The response was vitriolic. "No way," said the National Party representative. "We will not agree to a change. If 'they' come here, they can accept our ways."

Other parties, apart from the Greens, thought the same. I reminded the National MP that many of the "they" were born here, and that there was no state religion.

Moreover, the Bill of Rights Act upheld freedom of belief and I thought Parliament should do the same. I submitted a proposal to review the prayer to Parliament's standing orders committee. This was heard last week. But all the parties, except the Greens, held to the same position.

I had previously taken soundings with religious leaders of the major faiths. Those I spoke to agreed that Parliament should adopt an inclusive statement. They had long moved to such a position in their inter-faith meetings. Rationalists, too, wanted to be included in Parliament's thoughts when it opened each day.

My research revealed that when Parliament first adopted the prayer, it did so only after debate, proposed amendments and a division in which a third of the House voted against. One member feared establishment of a conventicle, another suggested that the House would have to consider what to do if "a gentleman of the Hebrew faith" were elected.

In today's Parliament we do have men and women of various beliefs. We certainly have a much greater diversity of beliefs than in the 1850s. It is not good enough for parties to send their MPs to woo the ethnic vote, proclaim how multicultural they are, then continue to support a practice that was designed to recognise only one section of the community.

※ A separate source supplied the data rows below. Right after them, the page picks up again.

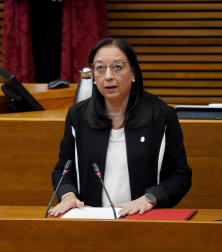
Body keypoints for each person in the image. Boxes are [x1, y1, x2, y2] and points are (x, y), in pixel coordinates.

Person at [49, 37, 192, 217]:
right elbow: (63, 170)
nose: (108, 76)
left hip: (144, 218)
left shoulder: (161, 116)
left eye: (117, 67)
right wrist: (68, 195)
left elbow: (180, 175)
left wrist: (150, 198)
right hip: (90, 218)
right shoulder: (78, 116)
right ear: (93, 74)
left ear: (133, 72)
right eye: (100, 68)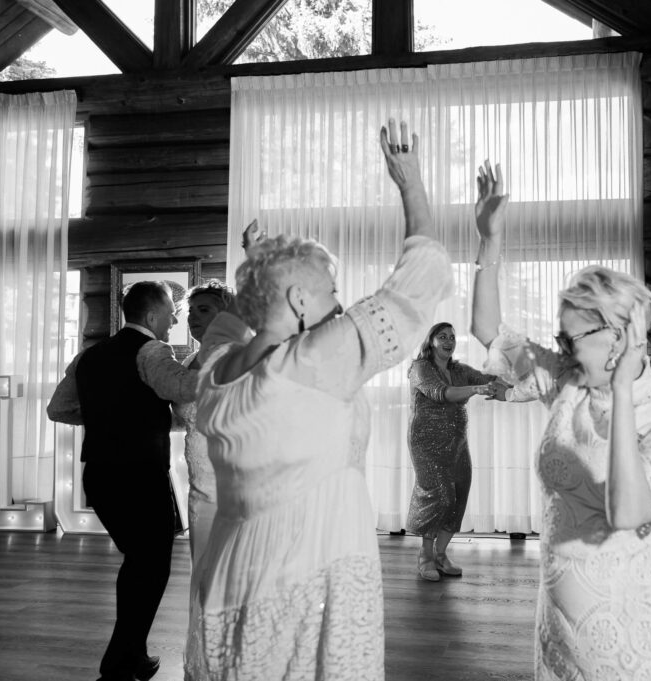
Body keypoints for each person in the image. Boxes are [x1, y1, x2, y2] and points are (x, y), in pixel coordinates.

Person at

Parliament is not acting constitutionally to do so. It is certainly guilty of the sin of hypocrisy. Nor is it good enough for the Speaker to opine that because he is an Anglican, the prayer will not be altered in his time. He is also a representative of the people and must act to uphold constitutional rights.

When I attend school assemblies now, I notice that, unlike my first acquaintance with a state secondary school, the assembly is invariably opened by an acknowledgment of the various cultures and beliefs of students and teachers. There is usually a request for tolerance and respect for each others' beliefs.

On inquiry, I have been told that the students have been entrusted with drafting the appropriate words. A student competition could be held to find the most appropriate wording for Parliament to meet the needs of all faiths and all beliefs.

I hope my colleagues are not afraid to follow the example set by the nation's youth.